┌─ Source material

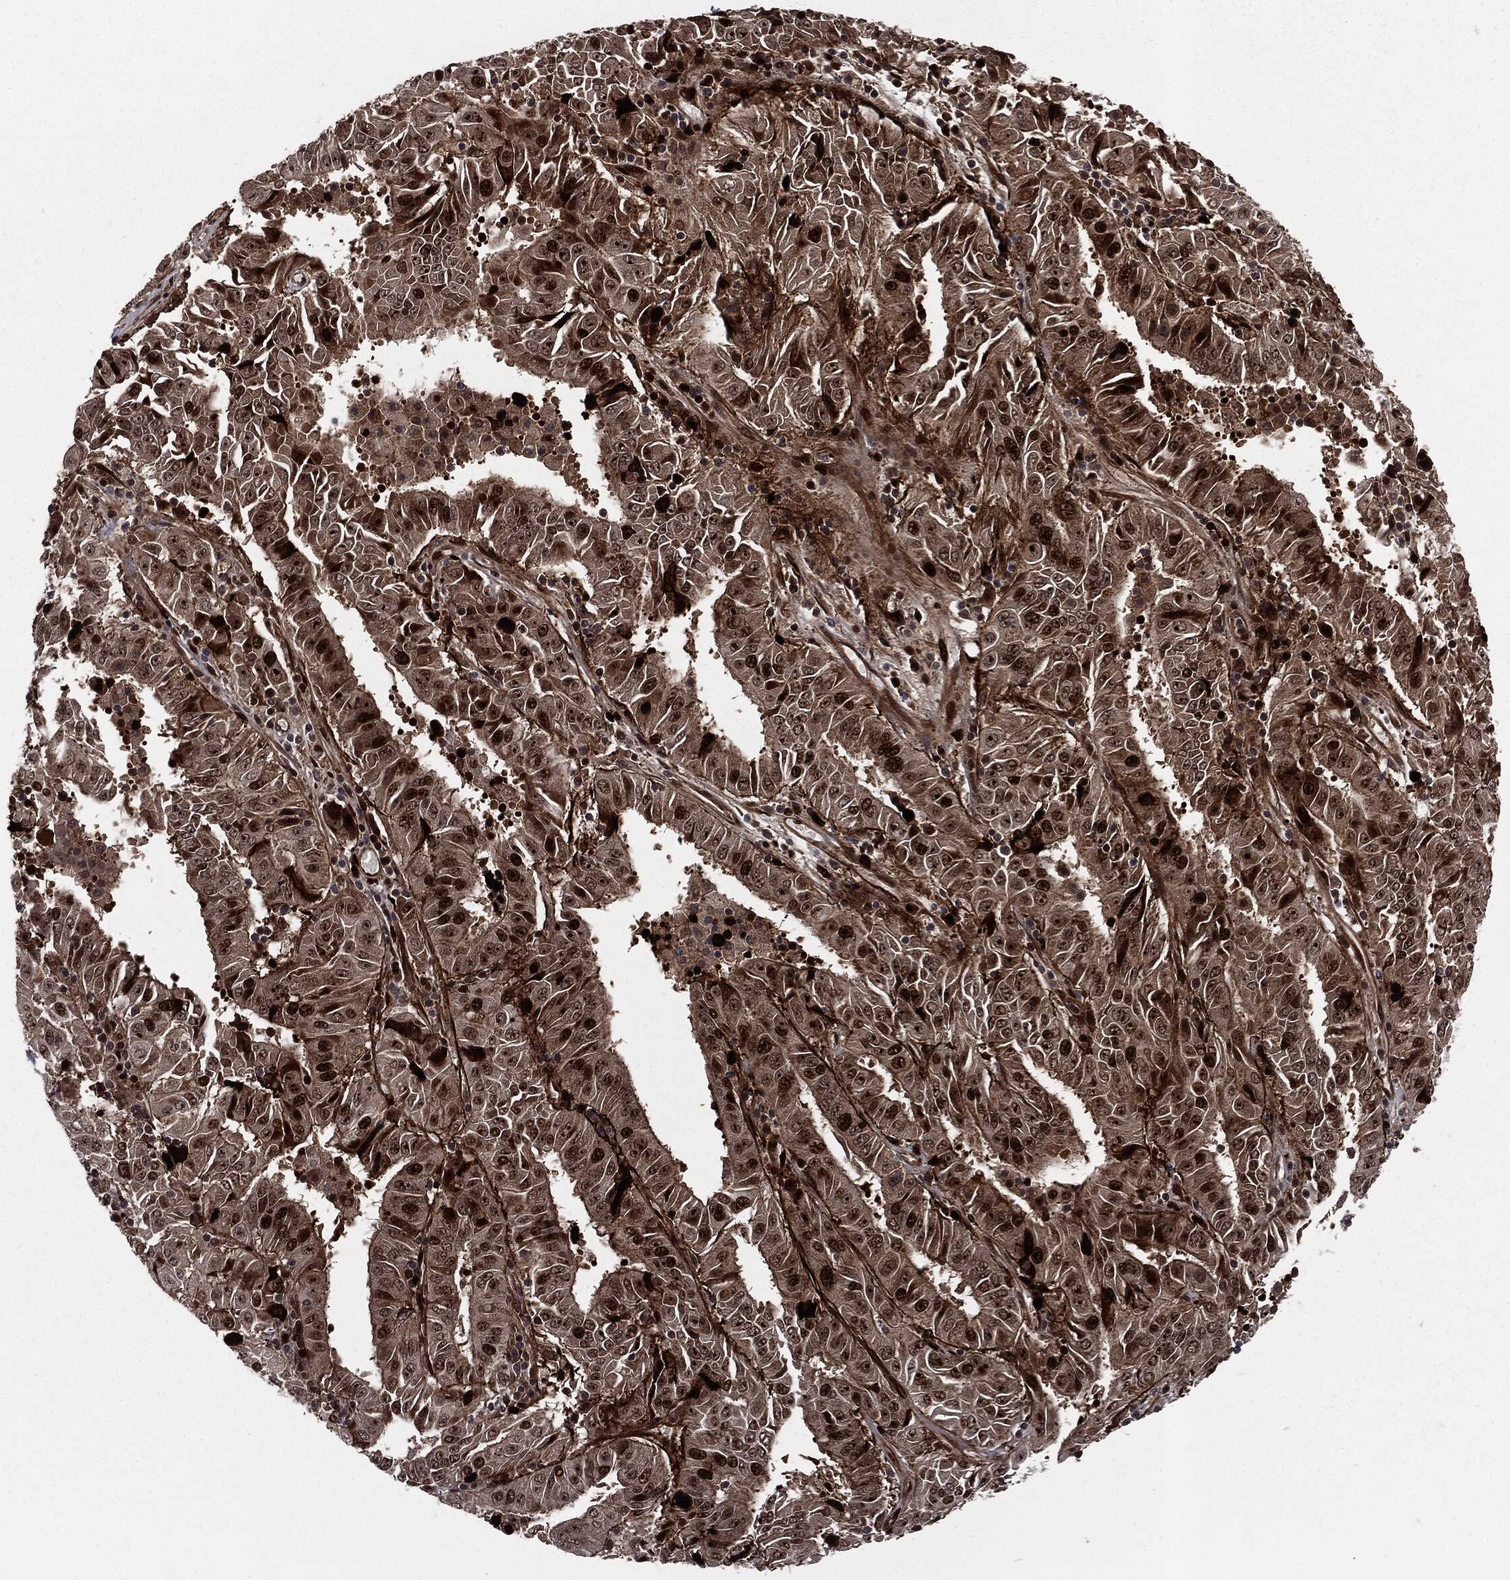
{"staining": {"intensity": "strong", "quantity": "<25%", "location": "nuclear"}, "tissue": "pancreatic cancer", "cell_type": "Tumor cells", "image_type": "cancer", "snomed": [{"axis": "morphology", "description": "Adenocarcinoma, NOS"}, {"axis": "topography", "description": "Pancreas"}], "caption": "The micrograph shows a brown stain indicating the presence of a protein in the nuclear of tumor cells in adenocarcinoma (pancreatic).", "gene": "SMAD4", "patient": {"sex": "male", "age": 63}}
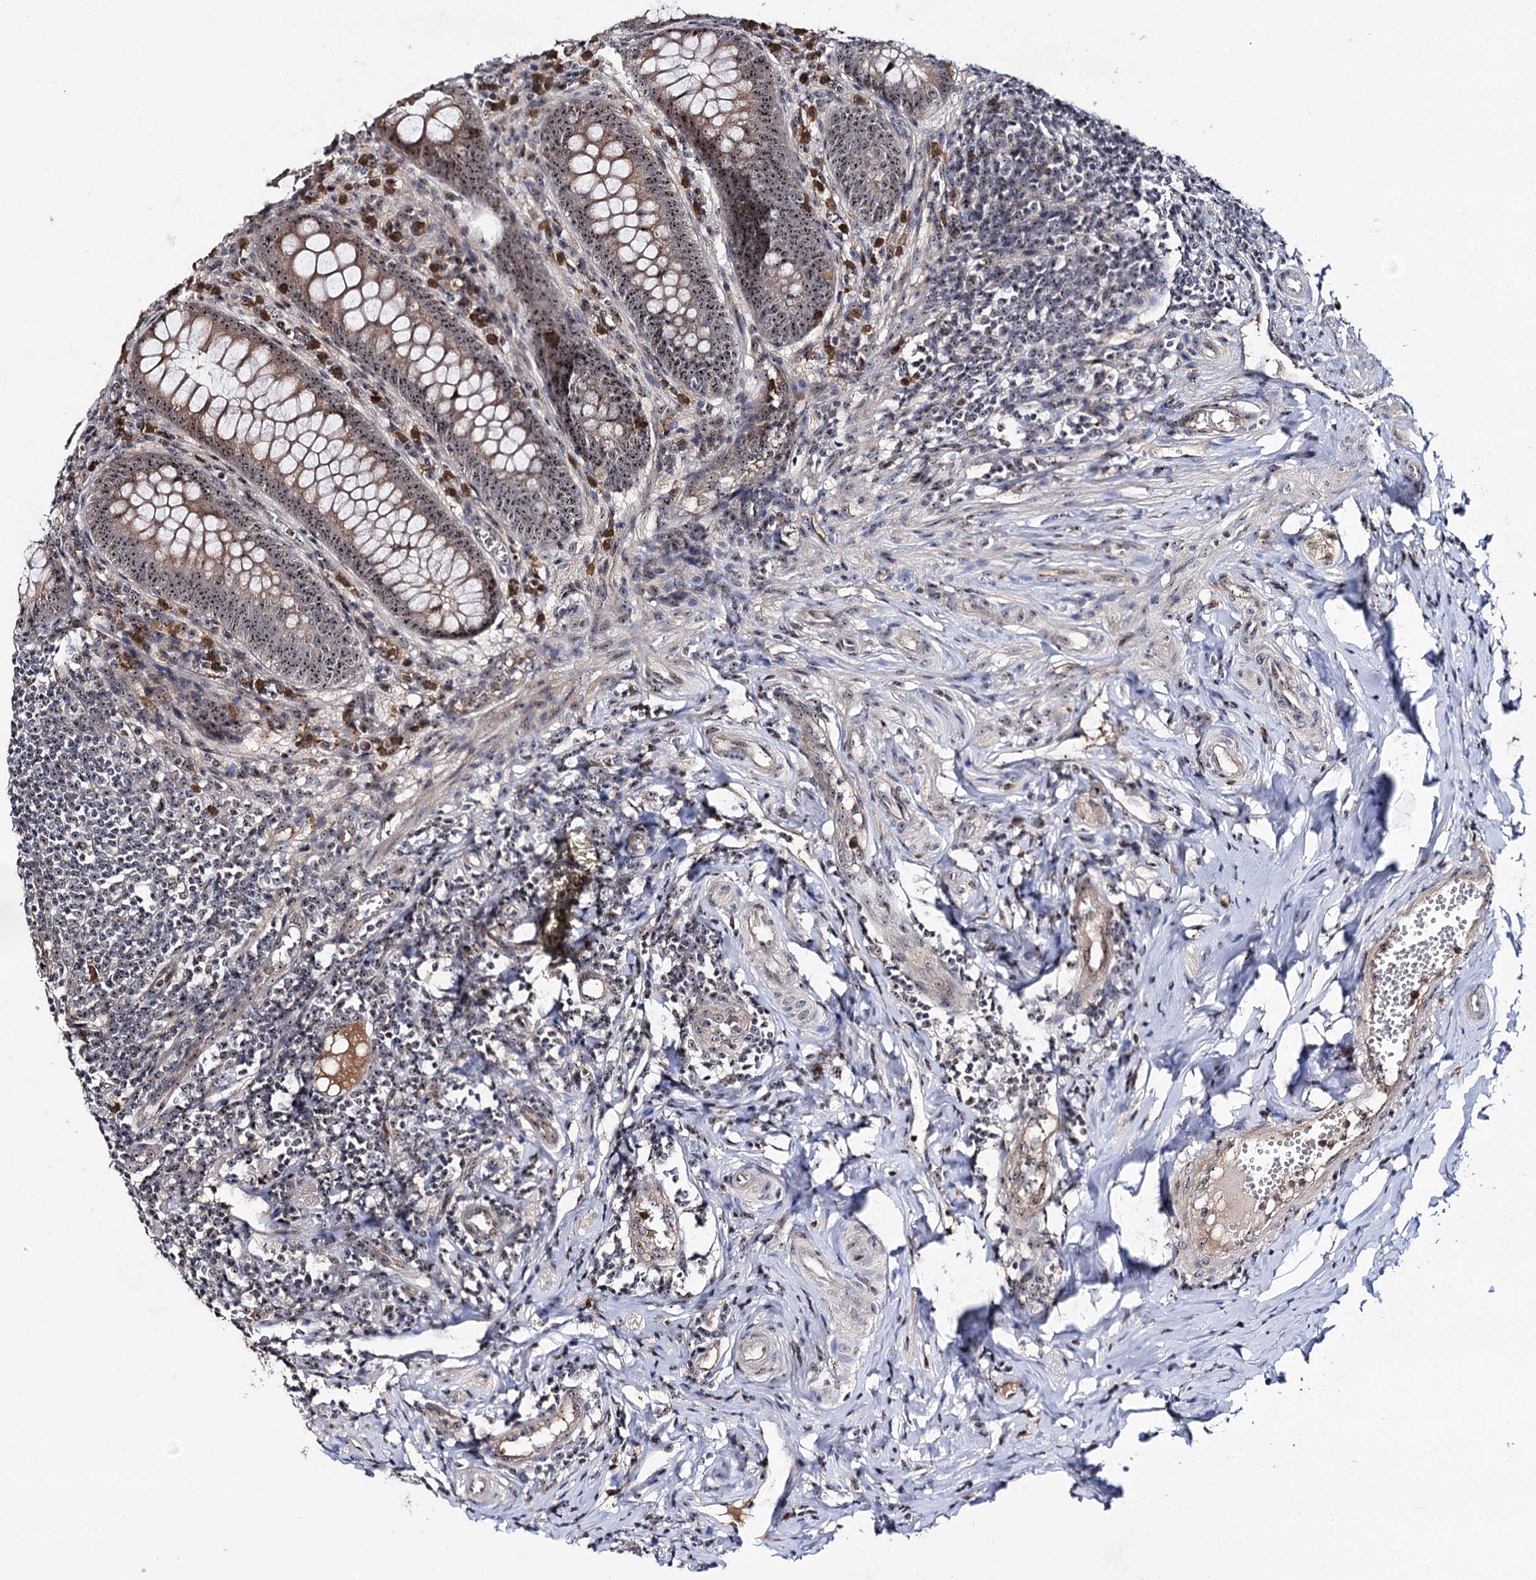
{"staining": {"intensity": "moderate", "quantity": ">75%", "location": "cytoplasmic/membranous,nuclear"}, "tissue": "appendix", "cell_type": "Glandular cells", "image_type": "normal", "snomed": [{"axis": "morphology", "description": "Normal tissue, NOS"}, {"axis": "topography", "description": "Appendix"}], "caption": "The image reveals immunohistochemical staining of unremarkable appendix. There is moderate cytoplasmic/membranous,nuclear expression is identified in about >75% of glandular cells.", "gene": "SUPT20H", "patient": {"sex": "female", "age": 33}}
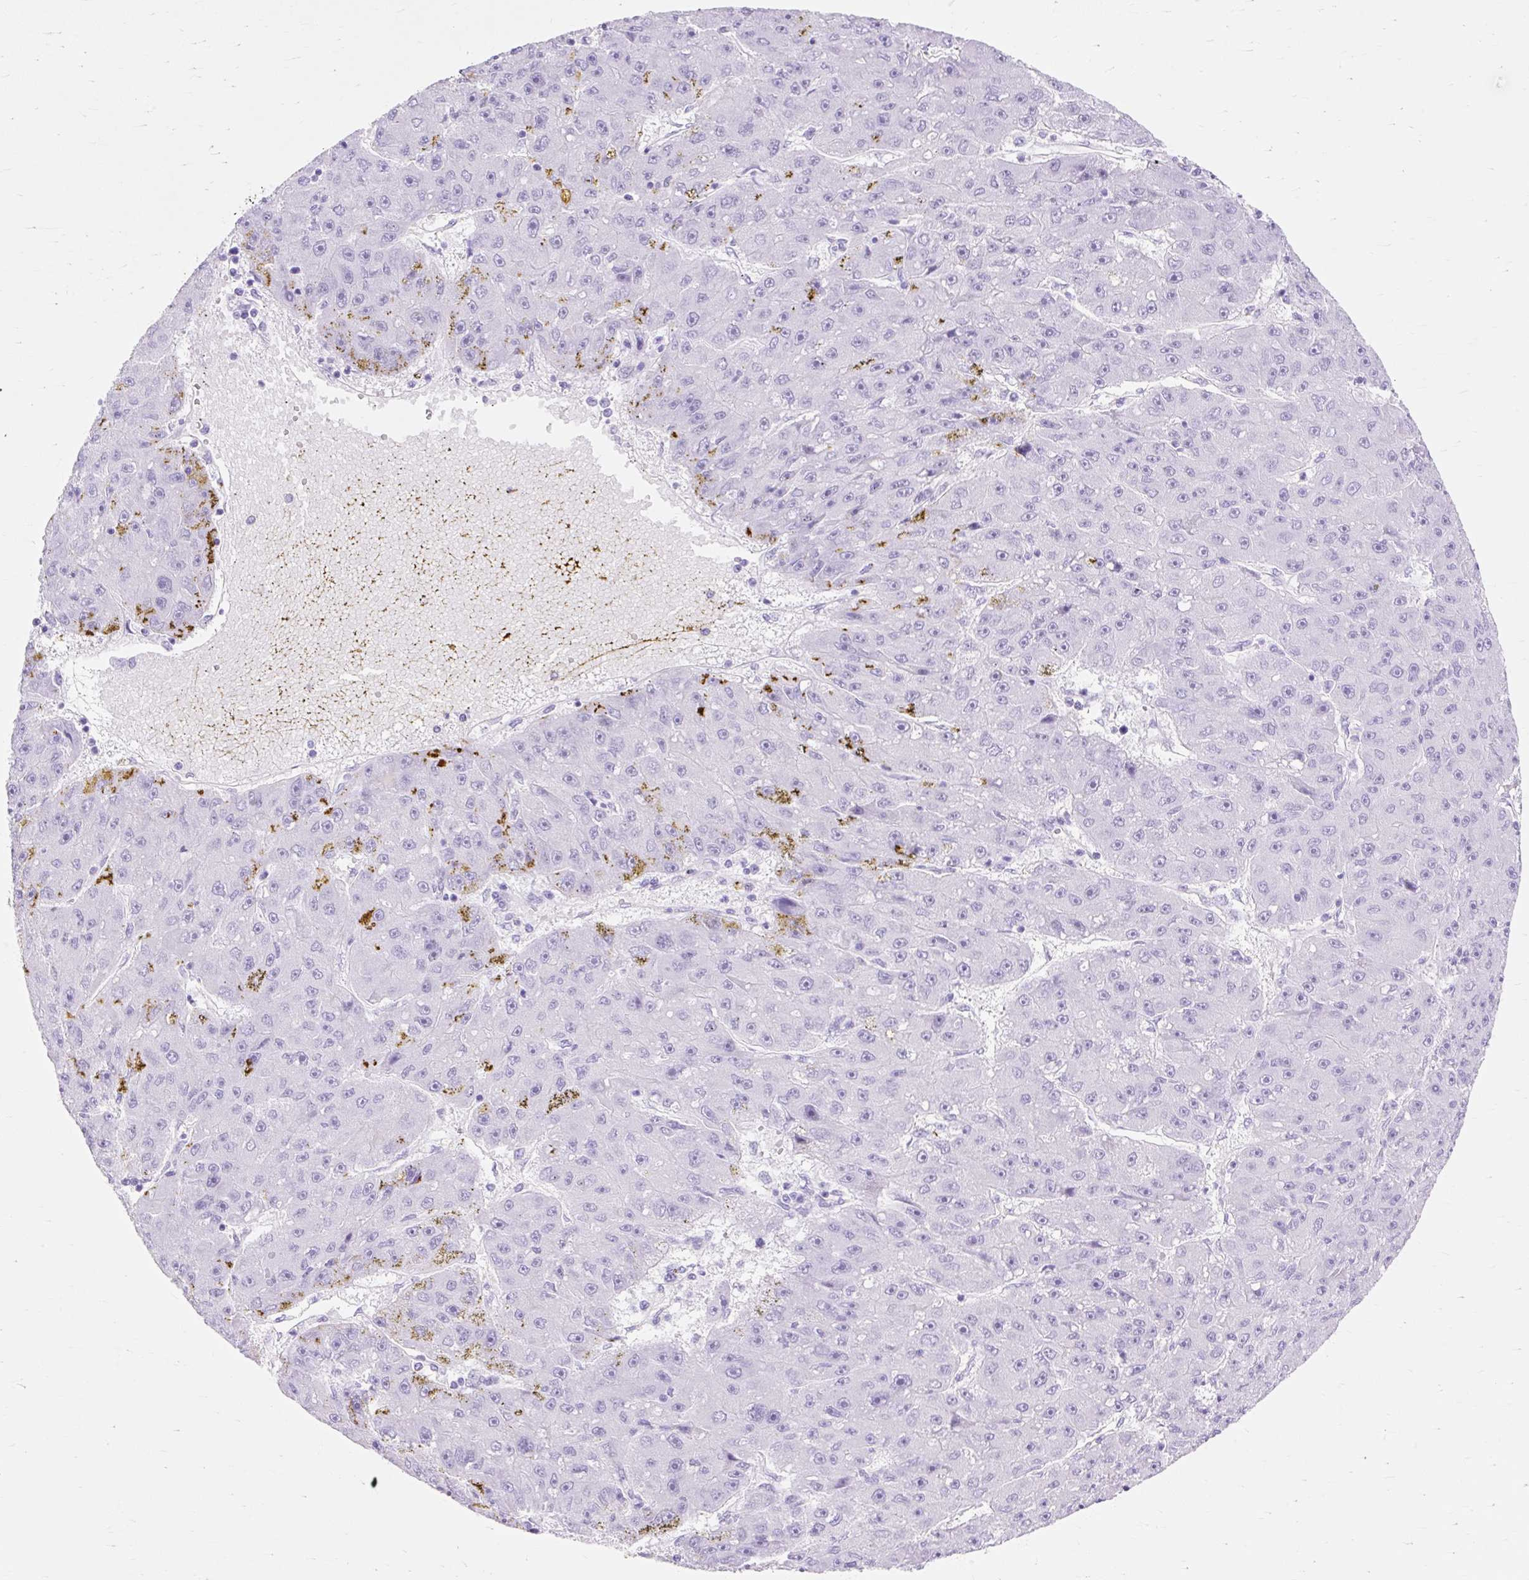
{"staining": {"intensity": "negative", "quantity": "none", "location": "none"}, "tissue": "liver cancer", "cell_type": "Tumor cells", "image_type": "cancer", "snomed": [{"axis": "morphology", "description": "Carcinoma, Hepatocellular, NOS"}, {"axis": "topography", "description": "Liver"}], "caption": "Immunohistochemistry histopathology image of neoplastic tissue: liver cancer (hepatocellular carcinoma) stained with DAB demonstrates no significant protein positivity in tumor cells.", "gene": "MBP", "patient": {"sex": "male", "age": 67}}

└─

• [What is required]
Write the material out again exactly. Skip each picture.

• [Answer below]
{"staining": {"intensity": "strong", "quantity": "<25%", "location": "nuclear"}, "tissue": "pancreatic cancer", "cell_type": "Tumor cells", "image_type": "cancer", "snomed": [{"axis": "morphology", "description": "Adenocarcinoma, NOS"}, {"axis": "topography", "description": "Pancreas"}], "caption": "The micrograph shows a brown stain indicating the presence of a protein in the nuclear of tumor cells in adenocarcinoma (pancreatic).", "gene": "SMAD4", "patient": {"sex": "male", "age": 63}}
{"staining": {"intensity": "moderate", "quantity": ">75%", "location": "cytoplasmic/membranous,nuclear"}, "tissue": "appendix", "cell_type": "Glandular cells", "image_type": "normal", "snomed": [{"axis": "morphology", "description": "Normal tissue, NOS"}, {"axis": "topography", "description": "Appendix"}], "caption": "The image reveals immunohistochemical staining of unremarkable appendix. There is moderate cytoplasmic/membranous,nuclear expression is identified in about >75% of glandular cells.", "gene": "SUPT20H", "patient": {"sex": "female", "age": 33}}
{"staining": {"intensity": "negative", "quantity": "none", "location": "none"}, "tissue": "liver cancer", "cell_type": "Tumor cells", "image_type": "cancer", "snomed": [{"axis": "morphology", "description": "Carcinoma, Hepatocellular, NOS"}, {"axis": "topography", "description": "Liver"}], "caption": "Immunohistochemistry histopathology image of neoplastic tissue: liver cancer (hepatocellular carcinoma) stained with DAB demonstrates no significant protein positivity in tumor cells.", "gene": "MBP", "patient": {"sex": "male", "age": 67}}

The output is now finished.